A galaxy is composed of gas and dust and stars – billions upon billions of stars. Every star may be a sun to someone.

There are some hundred billion galaxies each with, on the average, a hundred billion stars.

Our overwhelming impression, even between the spiral arms, is of stars streaming by us – a vast array of exquisitely self-luminous stars, some as flimsy as a soap bubble and so large that they could contain ten thousand Suns or a trillion Earths; others the size of a small town and a hundred trillion times denser than lead. Some stars are solitary like the Sun. Most have companions. Systems are commonly double, two stars orbiting one another. But there is a continuous gradation from triple systems through loose clusters of a dozen stars to the great globular clusters, resplendent with a million suns.

In all the galaxies there are perhaps as many planets as stars, 10 to the eleventh x 10 to the eleventh = 10 to the 22nd power. That is,  ten billion trillion.”

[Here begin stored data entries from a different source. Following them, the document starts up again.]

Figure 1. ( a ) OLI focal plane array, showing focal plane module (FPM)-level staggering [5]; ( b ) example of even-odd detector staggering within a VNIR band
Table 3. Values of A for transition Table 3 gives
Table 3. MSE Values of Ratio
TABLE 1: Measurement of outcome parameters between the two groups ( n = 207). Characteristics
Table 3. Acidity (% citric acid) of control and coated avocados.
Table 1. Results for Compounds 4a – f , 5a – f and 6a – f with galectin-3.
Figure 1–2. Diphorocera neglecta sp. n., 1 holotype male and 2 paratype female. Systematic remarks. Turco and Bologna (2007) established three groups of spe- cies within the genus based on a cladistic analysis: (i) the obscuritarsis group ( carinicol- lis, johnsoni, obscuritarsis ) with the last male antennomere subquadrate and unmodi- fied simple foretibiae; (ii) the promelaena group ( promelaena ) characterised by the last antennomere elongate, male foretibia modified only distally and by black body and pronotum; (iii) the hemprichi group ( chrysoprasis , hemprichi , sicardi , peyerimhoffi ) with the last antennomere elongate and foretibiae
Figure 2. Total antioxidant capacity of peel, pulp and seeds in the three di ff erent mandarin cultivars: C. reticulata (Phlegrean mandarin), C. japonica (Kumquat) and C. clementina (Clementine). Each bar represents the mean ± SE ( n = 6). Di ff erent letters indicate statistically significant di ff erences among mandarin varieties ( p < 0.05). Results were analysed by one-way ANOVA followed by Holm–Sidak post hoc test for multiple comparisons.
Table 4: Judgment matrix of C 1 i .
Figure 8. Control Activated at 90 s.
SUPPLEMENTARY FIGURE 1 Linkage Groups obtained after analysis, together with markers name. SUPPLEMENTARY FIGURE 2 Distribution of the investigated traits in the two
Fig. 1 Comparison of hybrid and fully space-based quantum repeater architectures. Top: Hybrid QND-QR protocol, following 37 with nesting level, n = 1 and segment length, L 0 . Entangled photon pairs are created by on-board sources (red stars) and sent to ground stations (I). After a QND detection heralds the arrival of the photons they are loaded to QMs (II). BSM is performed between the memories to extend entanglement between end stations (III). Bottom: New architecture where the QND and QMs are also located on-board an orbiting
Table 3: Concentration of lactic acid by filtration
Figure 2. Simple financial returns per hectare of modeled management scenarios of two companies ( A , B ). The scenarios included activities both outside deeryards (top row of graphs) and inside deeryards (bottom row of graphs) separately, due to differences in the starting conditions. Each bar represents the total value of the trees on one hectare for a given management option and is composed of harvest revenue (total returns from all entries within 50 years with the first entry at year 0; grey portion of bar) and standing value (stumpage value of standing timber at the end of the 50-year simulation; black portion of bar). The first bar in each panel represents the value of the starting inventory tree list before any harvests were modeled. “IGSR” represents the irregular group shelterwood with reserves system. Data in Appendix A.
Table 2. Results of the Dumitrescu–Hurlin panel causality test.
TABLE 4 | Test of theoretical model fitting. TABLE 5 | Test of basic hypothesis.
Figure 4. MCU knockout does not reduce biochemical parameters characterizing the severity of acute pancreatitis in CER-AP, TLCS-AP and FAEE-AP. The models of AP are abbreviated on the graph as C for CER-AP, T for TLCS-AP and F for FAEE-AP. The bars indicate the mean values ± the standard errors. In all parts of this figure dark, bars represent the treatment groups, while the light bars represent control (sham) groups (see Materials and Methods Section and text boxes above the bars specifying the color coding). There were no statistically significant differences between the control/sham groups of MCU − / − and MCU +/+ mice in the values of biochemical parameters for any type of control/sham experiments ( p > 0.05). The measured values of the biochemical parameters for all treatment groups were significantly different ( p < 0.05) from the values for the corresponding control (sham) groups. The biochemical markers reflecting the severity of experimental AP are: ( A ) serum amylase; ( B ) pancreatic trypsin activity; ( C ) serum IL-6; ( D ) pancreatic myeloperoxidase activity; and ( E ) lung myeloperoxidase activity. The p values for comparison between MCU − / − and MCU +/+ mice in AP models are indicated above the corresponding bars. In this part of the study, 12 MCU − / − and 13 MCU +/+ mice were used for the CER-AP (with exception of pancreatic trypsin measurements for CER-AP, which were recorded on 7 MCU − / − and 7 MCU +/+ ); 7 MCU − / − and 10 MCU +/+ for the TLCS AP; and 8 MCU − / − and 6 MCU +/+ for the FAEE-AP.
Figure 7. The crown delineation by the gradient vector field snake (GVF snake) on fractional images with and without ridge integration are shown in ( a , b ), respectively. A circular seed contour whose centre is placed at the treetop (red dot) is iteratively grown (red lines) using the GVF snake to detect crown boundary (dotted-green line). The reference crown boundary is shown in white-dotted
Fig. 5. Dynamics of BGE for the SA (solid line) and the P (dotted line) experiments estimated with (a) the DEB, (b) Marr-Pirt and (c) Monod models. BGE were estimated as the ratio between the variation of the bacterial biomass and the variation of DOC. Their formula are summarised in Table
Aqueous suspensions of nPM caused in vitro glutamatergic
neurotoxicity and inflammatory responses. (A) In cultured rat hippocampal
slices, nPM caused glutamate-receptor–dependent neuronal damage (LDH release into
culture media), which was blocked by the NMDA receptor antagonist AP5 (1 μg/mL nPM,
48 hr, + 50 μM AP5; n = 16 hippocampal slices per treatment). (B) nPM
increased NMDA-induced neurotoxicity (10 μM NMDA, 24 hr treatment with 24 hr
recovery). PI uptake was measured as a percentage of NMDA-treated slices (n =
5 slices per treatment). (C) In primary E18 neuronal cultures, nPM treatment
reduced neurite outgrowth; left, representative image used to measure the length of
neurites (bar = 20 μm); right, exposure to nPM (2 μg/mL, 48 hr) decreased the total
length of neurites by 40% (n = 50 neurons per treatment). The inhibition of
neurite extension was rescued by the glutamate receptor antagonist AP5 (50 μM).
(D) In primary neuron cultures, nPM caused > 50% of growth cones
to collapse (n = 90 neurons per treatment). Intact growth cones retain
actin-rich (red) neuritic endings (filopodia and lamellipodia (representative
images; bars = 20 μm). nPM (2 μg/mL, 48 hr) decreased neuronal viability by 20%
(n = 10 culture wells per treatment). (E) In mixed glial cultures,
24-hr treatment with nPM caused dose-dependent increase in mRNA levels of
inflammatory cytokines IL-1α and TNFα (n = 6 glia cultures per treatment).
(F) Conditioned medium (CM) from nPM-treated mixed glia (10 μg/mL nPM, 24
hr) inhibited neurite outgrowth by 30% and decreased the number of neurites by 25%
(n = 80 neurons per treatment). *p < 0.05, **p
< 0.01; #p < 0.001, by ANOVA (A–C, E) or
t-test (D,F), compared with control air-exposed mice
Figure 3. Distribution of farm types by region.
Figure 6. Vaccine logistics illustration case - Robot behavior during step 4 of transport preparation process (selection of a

Cosmos, pp 21-23 And while the Universe is very big. The human body is also mind-boggling. I’m sure you’ve read these things before in other  places but I enjoy typing them out:

“Human DNA is a ladder a billion nuctides long. Most possible combinations of nucleotides are nonsense: they would cause the synthesis of proteins that perform no useful function. Only an extremely limited number of nucleic acid molecules are any good for lifeforms as complicated as we. Even so, the number of useful ways of putting nucleic acids together is stupefyingly large – probably far greater than the total number of electrons and protons in the known universe.”